= Task statement =
Go through the rows below and substitute "camera" for every "pose", leaving everything else in each line the same.

= Record list =
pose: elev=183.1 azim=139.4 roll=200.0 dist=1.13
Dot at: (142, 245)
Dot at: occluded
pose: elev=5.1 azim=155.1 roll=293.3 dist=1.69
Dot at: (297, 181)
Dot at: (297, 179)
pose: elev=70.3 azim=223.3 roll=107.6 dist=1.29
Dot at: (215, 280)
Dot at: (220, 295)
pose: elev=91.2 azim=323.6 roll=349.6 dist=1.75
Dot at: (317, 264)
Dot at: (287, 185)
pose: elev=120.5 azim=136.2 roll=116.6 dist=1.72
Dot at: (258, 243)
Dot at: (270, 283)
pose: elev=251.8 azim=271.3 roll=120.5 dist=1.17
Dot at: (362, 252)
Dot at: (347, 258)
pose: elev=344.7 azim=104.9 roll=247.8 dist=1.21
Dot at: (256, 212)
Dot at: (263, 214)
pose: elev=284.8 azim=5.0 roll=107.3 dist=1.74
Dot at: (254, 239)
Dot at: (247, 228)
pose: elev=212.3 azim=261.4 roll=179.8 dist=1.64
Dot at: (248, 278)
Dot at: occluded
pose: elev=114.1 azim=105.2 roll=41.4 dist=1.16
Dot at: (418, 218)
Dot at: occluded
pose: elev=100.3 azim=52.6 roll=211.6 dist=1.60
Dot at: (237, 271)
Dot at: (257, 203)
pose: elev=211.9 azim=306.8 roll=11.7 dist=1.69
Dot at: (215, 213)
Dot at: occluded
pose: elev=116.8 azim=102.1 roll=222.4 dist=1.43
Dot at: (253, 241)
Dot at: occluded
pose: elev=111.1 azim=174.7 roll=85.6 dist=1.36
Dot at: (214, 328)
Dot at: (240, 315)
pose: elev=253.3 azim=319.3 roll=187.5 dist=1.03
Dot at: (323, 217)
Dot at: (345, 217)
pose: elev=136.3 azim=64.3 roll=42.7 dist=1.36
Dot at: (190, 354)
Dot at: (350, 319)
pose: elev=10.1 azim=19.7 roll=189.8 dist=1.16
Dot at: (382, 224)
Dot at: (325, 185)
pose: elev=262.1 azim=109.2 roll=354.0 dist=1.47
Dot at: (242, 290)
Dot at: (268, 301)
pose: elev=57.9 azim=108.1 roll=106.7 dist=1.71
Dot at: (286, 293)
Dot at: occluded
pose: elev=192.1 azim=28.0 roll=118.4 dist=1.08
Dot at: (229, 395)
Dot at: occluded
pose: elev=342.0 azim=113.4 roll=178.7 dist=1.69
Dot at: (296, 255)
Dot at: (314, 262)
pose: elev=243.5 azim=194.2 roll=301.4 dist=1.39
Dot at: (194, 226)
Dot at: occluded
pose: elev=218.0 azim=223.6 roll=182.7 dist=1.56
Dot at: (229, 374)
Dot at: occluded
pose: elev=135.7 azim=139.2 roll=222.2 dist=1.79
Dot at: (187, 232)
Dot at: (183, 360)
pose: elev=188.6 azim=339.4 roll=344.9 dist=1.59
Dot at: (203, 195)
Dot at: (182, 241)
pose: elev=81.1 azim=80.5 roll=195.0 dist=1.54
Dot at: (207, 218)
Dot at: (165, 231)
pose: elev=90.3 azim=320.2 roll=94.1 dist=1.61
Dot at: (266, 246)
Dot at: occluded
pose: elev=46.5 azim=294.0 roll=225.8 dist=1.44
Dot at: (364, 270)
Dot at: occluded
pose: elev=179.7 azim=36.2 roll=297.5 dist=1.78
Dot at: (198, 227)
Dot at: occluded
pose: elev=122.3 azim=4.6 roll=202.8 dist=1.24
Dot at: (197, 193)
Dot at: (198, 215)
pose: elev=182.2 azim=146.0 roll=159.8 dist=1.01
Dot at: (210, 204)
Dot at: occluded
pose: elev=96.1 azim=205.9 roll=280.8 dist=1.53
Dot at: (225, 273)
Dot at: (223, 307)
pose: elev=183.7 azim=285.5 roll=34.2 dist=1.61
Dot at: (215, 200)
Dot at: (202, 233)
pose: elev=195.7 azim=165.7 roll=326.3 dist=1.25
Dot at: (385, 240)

= The answer =
camera: elev=183.1 azim=139.4 roll=200.0 dist=1.13
Dot at: (142, 245)
Dot at: occluded
camera: elev=5.1 azim=155.1 roll=293.3 dist=1.69
Dot at: (297, 181)
Dot at: (297, 179)
camera: elev=70.3 azim=223.3 roll=107.6 dist=1.29
Dot at: (215, 280)
Dot at: (220, 295)
camera: elev=91.2 azim=323.6 roll=349.6 dist=1.75
Dot at: (317, 264)
Dot at: (287, 185)
camera: elev=120.5 azim=136.2 roll=116.6 dist=1.72
Dot at: (258, 243)
Dot at: (270, 283)
camera: elev=251.8 azim=271.3 roll=120.5 dist=1.17
Dot at: (362, 252)
Dot at: (347, 258)
camera: elev=344.7 azim=104.9 roll=247.8 dist=1.21
Dot at: (256, 212)
Dot at: (263, 214)
camera: elev=284.8 azim=5.0 roll=107.3 dist=1.74
Dot at: (254, 239)
Dot at: (247, 228)
camera: elev=212.3 azim=261.4 roll=179.8 dist=1.64
Dot at: (248, 278)
Dot at: occluded
camera: elev=114.1 azim=105.2 roll=41.4 dist=1.16
Dot at: (418, 218)
Dot at: occluded
camera: elev=100.3 azim=52.6 roll=211.6 dist=1.60
Dot at: (237, 271)
Dot at: (257, 203)
camera: elev=211.9 azim=306.8 roll=11.7 dist=1.69
Dot at: (215, 213)
Dot at: occluded
camera: elev=116.8 azim=102.1 roll=222.4 dist=1.43
Dot at: (253, 241)
Dot at: occluded
camera: elev=111.1 azim=174.7 roll=85.6 dist=1.36
Dot at: (214, 328)
Dot at: (240, 315)
camera: elev=253.3 azim=319.3 roll=187.5 dist=1.03
Dot at: (323, 217)
Dot at: (345, 217)
camera: elev=136.3 azim=64.3 roll=42.7 dist=1.36
Dot at: (190, 354)
Dot at: (350, 319)
camera: elev=10.1 azim=19.7 roll=189.8 dist=1.16
Dot at: (382, 224)
Dot at: (325, 185)
camera: elev=262.1 azim=109.2 roll=354.0 dist=1.47
Dot at: (242, 290)
Dot at: (268, 301)
camera: elev=57.9 azim=108.1 roll=106.7 dist=1.71
Dot at: (286, 293)
Dot at: occluded
camera: elev=192.1 azim=28.0 roll=118.4 dist=1.08
Dot at: (229, 395)
Dot at: occluded
camera: elev=342.0 azim=113.4 roll=178.7 dist=1.69
Dot at: (296, 255)
Dot at: (314, 262)
camera: elev=243.5 azim=194.2 roll=301.4 dist=1.39
Dot at: (194, 226)
Dot at: occluded
camera: elev=218.0 azim=223.6 roll=182.7 dist=1.56
Dot at: (229, 374)
Dot at: occluded
camera: elev=135.7 azim=139.2 roll=222.2 dist=1.79
Dot at: (187, 232)
Dot at: (183, 360)
camera: elev=188.6 azim=339.4 roll=344.9 dist=1.59
Dot at: (203, 195)
Dot at: (182, 241)
camera: elev=81.1 azim=80.5 roll=195.0 dist=1.54
Dot at: (207, 218)
Dot at: (165, 231)
camera: elev=90.3 azim=320.2 roll=94.1 dist=1.61
Dot at: (266, 246)
Dot at: occluded
camera: elev=46.5 azim=294.0 roll=225.8 dist=1.44
Dot at: (364, 270)
Dot at: occluded
camera: elev=179.7 azim=36.2 roll=297.5 dist=1.78
Dot at: (198, 227)
Dot at: occluded
camera: elev=122.3 azim=4.6 roll=202.8 dist=1.24
Dot at: (197, 193)
Dot at: (198, 215)
camera: elev=182.2 azim=146.0 roll=159.8 dist=1.01
Dot at: (210, 204)
Dot at: occluded
camera: elev=96.1 azim=205.9 roll=280.8 dist=1.53
Dot at: (225, 273)
Dot at: (223, 307)
camera: elev=183.7 azim=285.5 roll=34.2 dist=1.61
Dot at: (215, 200)
Dot at: (202, 233)
camera: elev=195.7 azim=165.7 roll=326.3 dist=1.25
Dot at: (385, 240)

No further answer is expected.